:: Records supplied ::
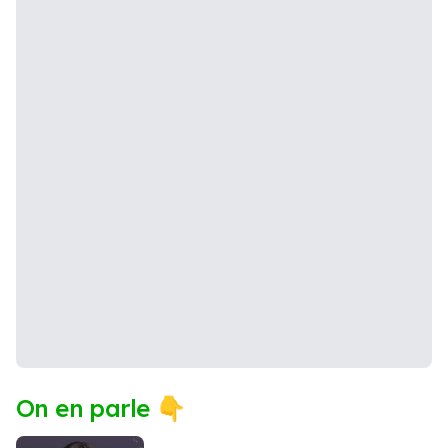
On en parle 👇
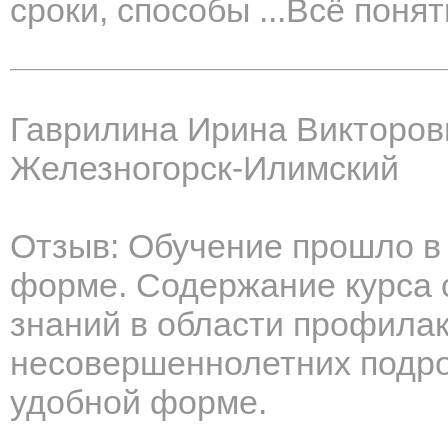
сроки, способы ...Всё понят
Гаврилина Ирина Викторов
Железногорск-Илимский
Отзыв: Обучение прошло в
форме. Содержание курса
знаний в области профилак
несовершеннолетних подро
удобной форме.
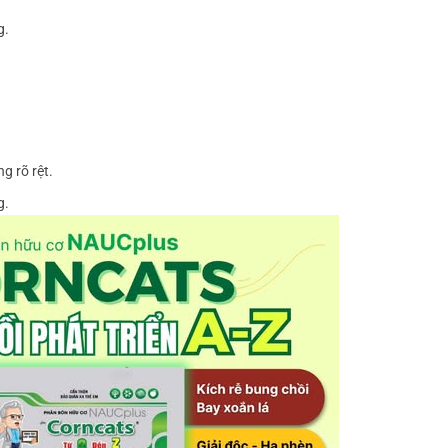
g.
ng rõ rệt.
g.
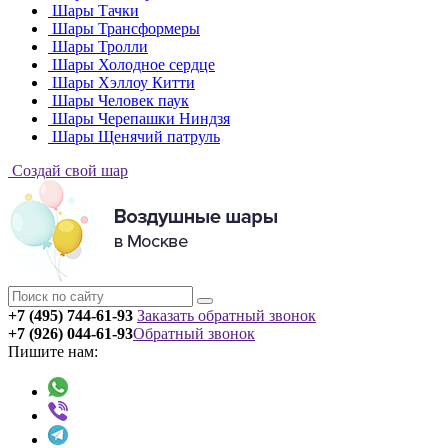
Шары Тачки
Шары Трансформеры
Шары Тролли
Шары Холодное сердце
Шары Хэллоу Китти
Шары Человек паук
Шары Черепашки Ниндзя
Шары Щенячий патруль
Создай свой шар
+7 (495) 744-61-93
Заказать обратный звонок
+7 (926) 044-61-93
Обратный звонок
Пишите нам:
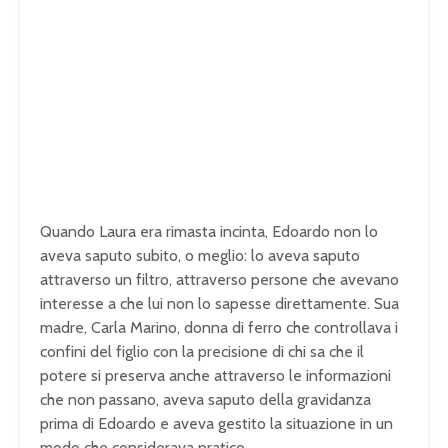
Quando Laura era rimasta incinta, Edoardo non lo
aveva saputo subito, o meglio: lo aveva saputo
attraverso un filtro, attraverso persone che avevano
interesse a che lui non lo sapesse direttamente. Sua
madre, Carla Marino, donna di ferro che controllava i
confini del figlio con la precisione di chi sa che il
potere si preserva anche attraverso le informazioni
che non passano, aveva saputo della gravidanza
prima di Edoardo e aveva gestito la situazione in un
modo che considerava pratico.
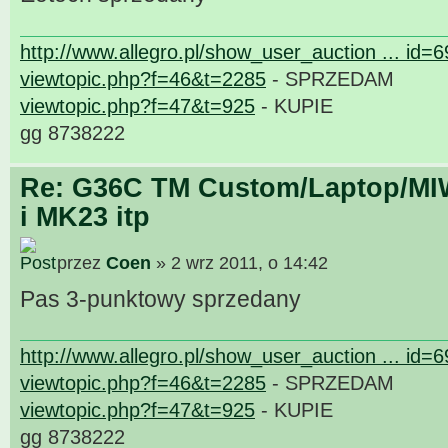
http://www.allegro.pl/show_user_auction ... id=
viewtopic.php?f=46&t=2285
- SPRZEDAM
viewtopic.php?f=47&t=925
- KUPIE
gg 8738222
Re: G36C TM Custom/Laptop/MI
i MK23 itp
przez
Coen
» 2 wrz 2011, o 14:42
Pas 3-punktowy sprzedany
http://www.allegro.pl/show_user_auction ... id=
viewtopic.php?f=46&t=2285
- SPRZEDAM
viewtopic.php?f=47&t=925
- KUPIE
gg 8738222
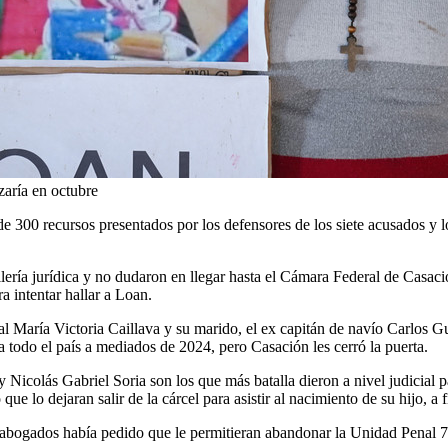
zaría en octubre
de 300 recursos presentados por los defensores de los siete acusados y l
illería jurídica y no dudaron en llegar hasta el Cámara Federal de Casac
a intentar hallar a Loan.
María Victoria Caillava y su marido, el ex capitán de navío Carlos Gui
a todo el país a mediados de 2024, pero Casación les cerró la puerta.
Nicolás Gabriel Soria son los que más batalla dieron a nivel judicial pa
ue lo dejaran salir de la cárcel para asistir al nacimiento de su hijo, a 
s abogados había pedido que le permitieran abandonar la Unidad Penal 7, 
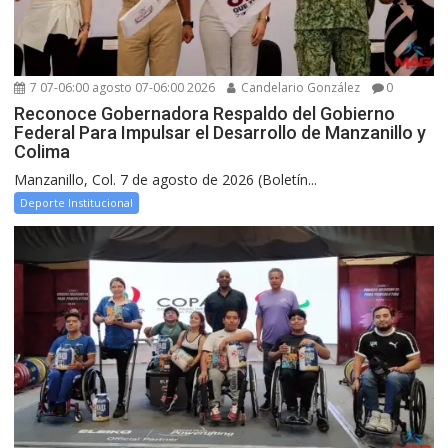
7 07-06:00 agosto 07-06:00 2026
Candelario González
0
Reconoce Gobernadora Respaldo del Gobierno
Federal Para Impulsar el Desarrollo de Manzanillo y
Colima
Manzanillo, Col. 7 de agosto de 2026 (Boletín...
Deporte Institucional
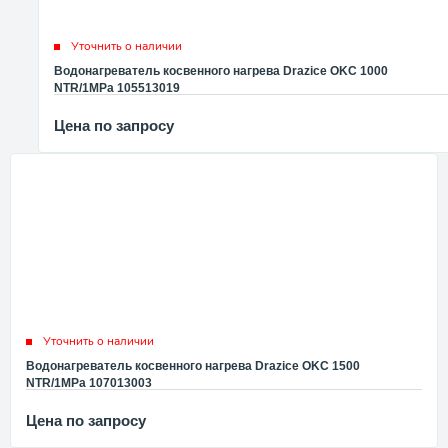
Уточнить о наличии
Водонагреватель косвенного нагрева Drazice OKC 1000
NTR/1MPa 105513019
Цена по запросу
Уточнить о наличии
Водонагреватель косвенного нагрева Drazice OKC 1500
NTR/1MPa 107013003
Цена по запросу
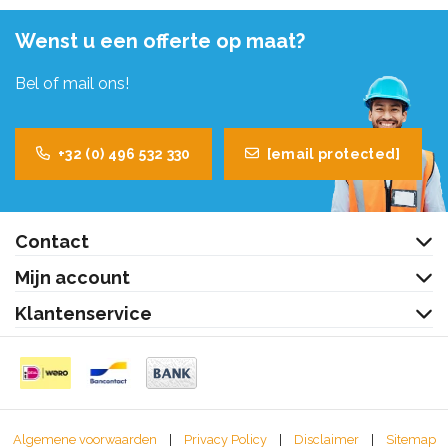
Wenst u een offerte op maat?
Bel of mail ons!
+32 (0) 496 532 330
[email protected]
Contact
Mijn account
Klantenservice
Algemene voorwaarden
|
Privacy Policy
|
Disclaimer
|
Sitemap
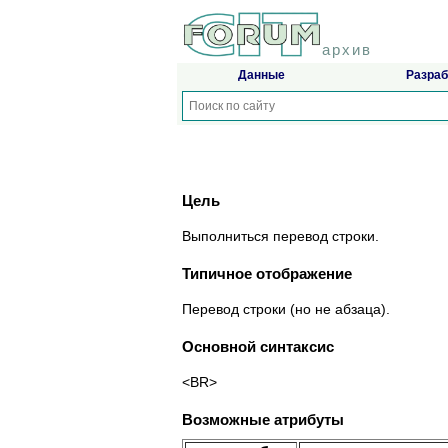
архив
Данные
Разраб
Цель
Выполниться перевод строки.
Типичное отображение
Перевод строки (но не абзаца).
Основной синтаксис
<BR>
Возможные атрибуты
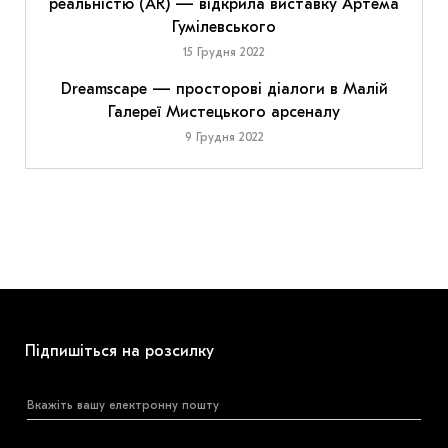
реальністю (AR) — відкрила виставку Артема
Гумілевського
15 Грудня 2022
Dreamscape — просторові діалоги в Малій
Галереї Мистецького арсеналу
9 Грудня 2022
Підпишіться на розсилку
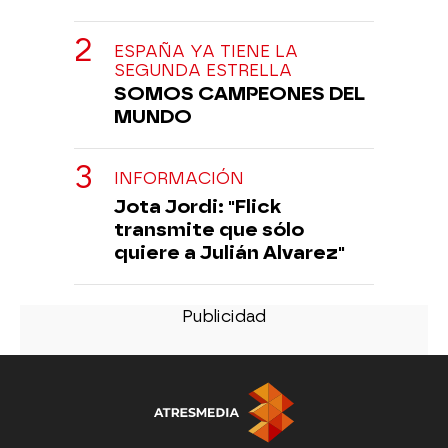
ESPAÑA YA TIENE LA
SEGUNDA ESTRELLA
SOMOS CAMPEONES DEL
MUNDO
INFORMACIÓN
Jota Jordi: "Flick
transmite que sólo
quiere a Julián Alvarez"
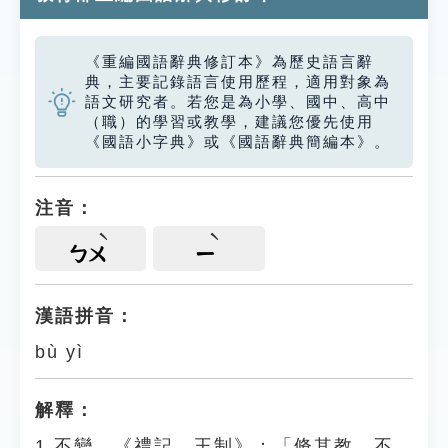
《重編國語辭典修訂本》為歷史語言辭
典，主要記錄語言使用歷程，適用對象為
語文研究者。若您是為小學、國中、高中
（職）的學習或教學，建議您優先使用
《國語小字典》或《國語辭典簡編本》。
注音：
ㄅㄨ
ㄧ
漢語拼音：
bù yì
解釋：
1.不變。《禮記．王制》：「脩其教，不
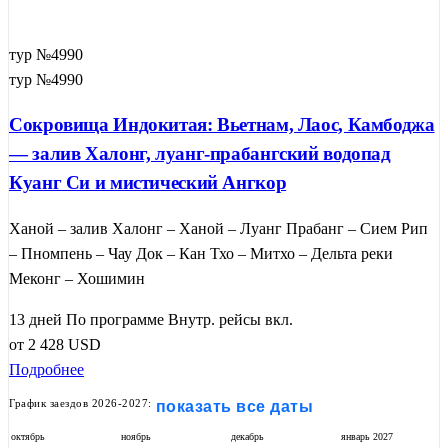
тур №4990
тур №4990
Сокровища Индокитая: Вьетнам, Лаос, Камбоджа
— залив Халонг, луанг-прабангский водопад
Куанг Си и мистический Ангкор
Ханой – залив Халонг – Ханой – Луанг Прабанг – Сием Рип
– Пномпень – Чау Док – Кан Тхо – Митхо – Дельта реки
Меконг – Хошимин
13 дней
По программе
Внутр. рейсы вкл.
от
2 428
USD
Подробнее
График заездов 2026-2027:
показать все даты
октябрь
ноябрь
декабрь
январь
2027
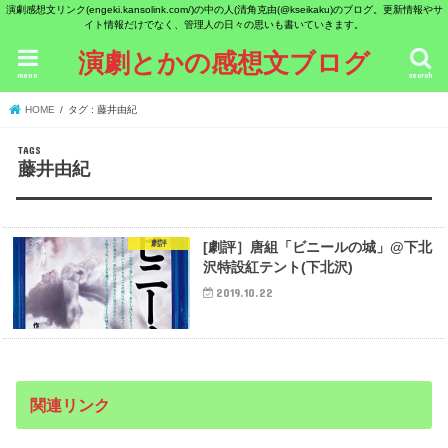
演劇感想文リンク(engeki.kansolink.com/)の中の人(清角克由(@kseikaku)のブログ。更新情報やサ
イト情報だけでなく、管理人の日々の思いも書いていきます。
演劇とかの感想文ブログ
menu
search
HOME
タグ : 藤井由紀
藤井由紀
劇評
[劇評］唐組「ビニールの城」@下北
沢特設紅テント(下北沢)
2019.10.22
関連リンク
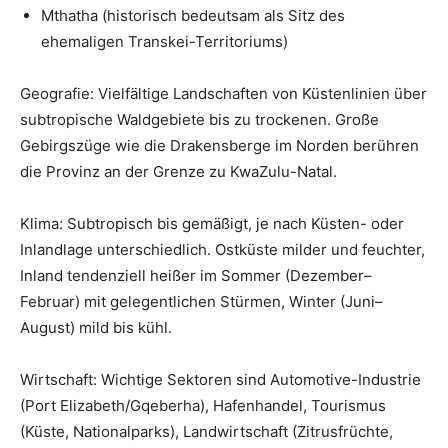
Mthatha (historisch bedeutsam als Sitz des
ehemaligen Transkei-Territoriums)
Geografie: Vielfältige Landschaften von Küstenlinien über
subtropische Waldgebiete bis zu trockenen. Große
Gebirgszüge wie die Drakensberge im Norden berühren
die Provinz an der Grenze zu KwaZulu-Natal.
Klima: Subtropisch bis gemäßigt, je nach Küsten- oder
Inlandlage unterschiedlich. Ostküste milder und feuchter,
Inland tendenziell heißer im Sommer (Dezember–
Februar) mit gelegentlichen Stürmen, Winter (Juni–
August) mild bis kühl.
Wirtschaft: Wichtige Sektoren sind Automotive-Industrie
(Port Elizabeth/Gqeberha), Hafenhandel, Tourismus
(Küste, Nationalparks), Landwirtschaft (Zitrusfrüchte,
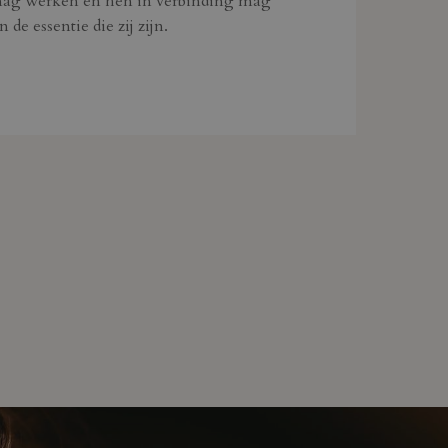
ag werken en hen in verbinding mag
 de essentie die zij zijn.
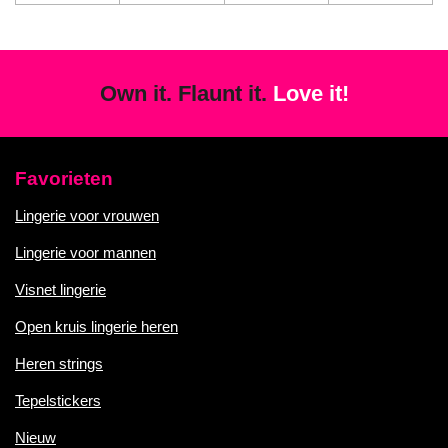
Own it. Flaunt it.
Love it!
Favorieten
Lingerie voor vrouwen
Lingerie voor mannen
Visnet lingerie
Open kruis lingerie heren
Heren strings
Tepelstickers
Nieuw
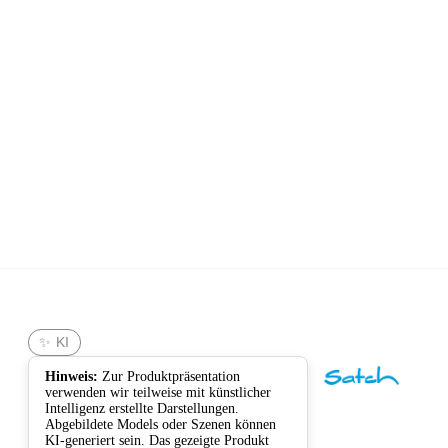
satch
✨ KI
Hinweis:
Zur Produktpräsentation
verwenden wir teilweise mit künstlicher
Intelligenz erstellte Darstellungen.
Abgebildete Models oder Szenen können
KI-generiert sein. Das gezeigte Produkt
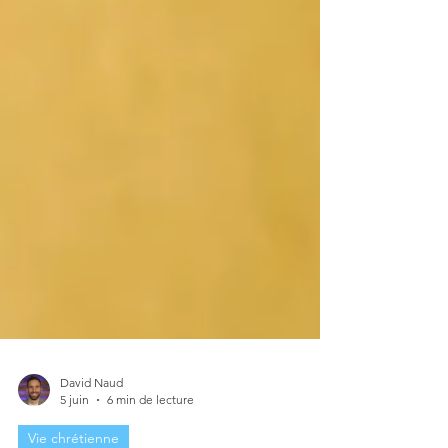
David Naud
5 juin
6 min de lecture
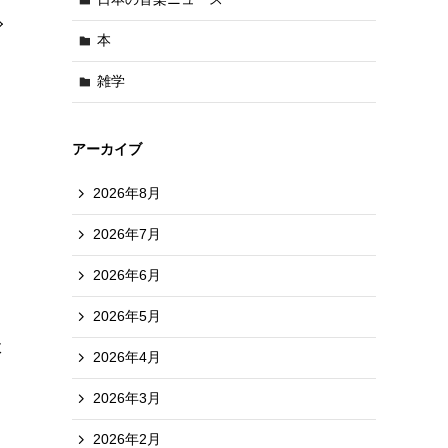
本
雑学
アーカイブ
2026年8月
2026年7月
2026年6月
2026年5月
政
2026年4月
2026年3月
2026年2月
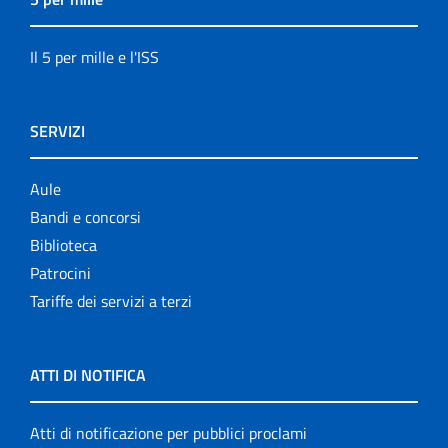
Il 5 per mille e l'ISS
SERVIZI
Aule
Bandi e concorsi
Biblioteca
Patrocini
Tariffe dei servizi a terzi
ATTI DI NOTIFICA
Atti di notificazione per pubblici proclami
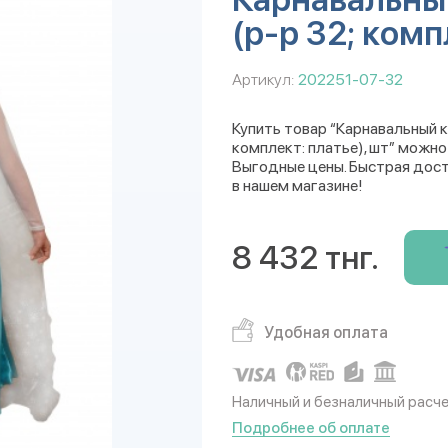
(р-р 32; комп
Артикул:
202251-07-32
Купить товар “Карнавальный 
комплект: платье), шт” можно 
Выгодные цены. Быстрая дост
в нашем магазине!
8 432 тнг.
Удобная оплата
Наличный и безналичный расч
Подробнее об оплате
:::
- _Directions_
Arrange the lines from the one containing "(р-р 32; комп" through the end of the rows as a Markdown table with two columns, No. and Text, numbering each line and leaving out blank lines.

- _Reply_
| No. | Text |
|---|---|
| 1 | (р-р 32; комп |
| 2 | Артикул: |
| 3 | 202251-07-32 |
| 4 | Купить товар “Карнавальный  |
| 5 | комплект: платье), шт” можно  |
| 6 | Выгодные цены. Быстрая дост |
| 7 | в нашем магазине! |
| 8 | 8 432 тнг. |
| 9 | Удобная оплата |
| 10 | Наличный и безналичный расч |
| 11 | Подробнее об оплате |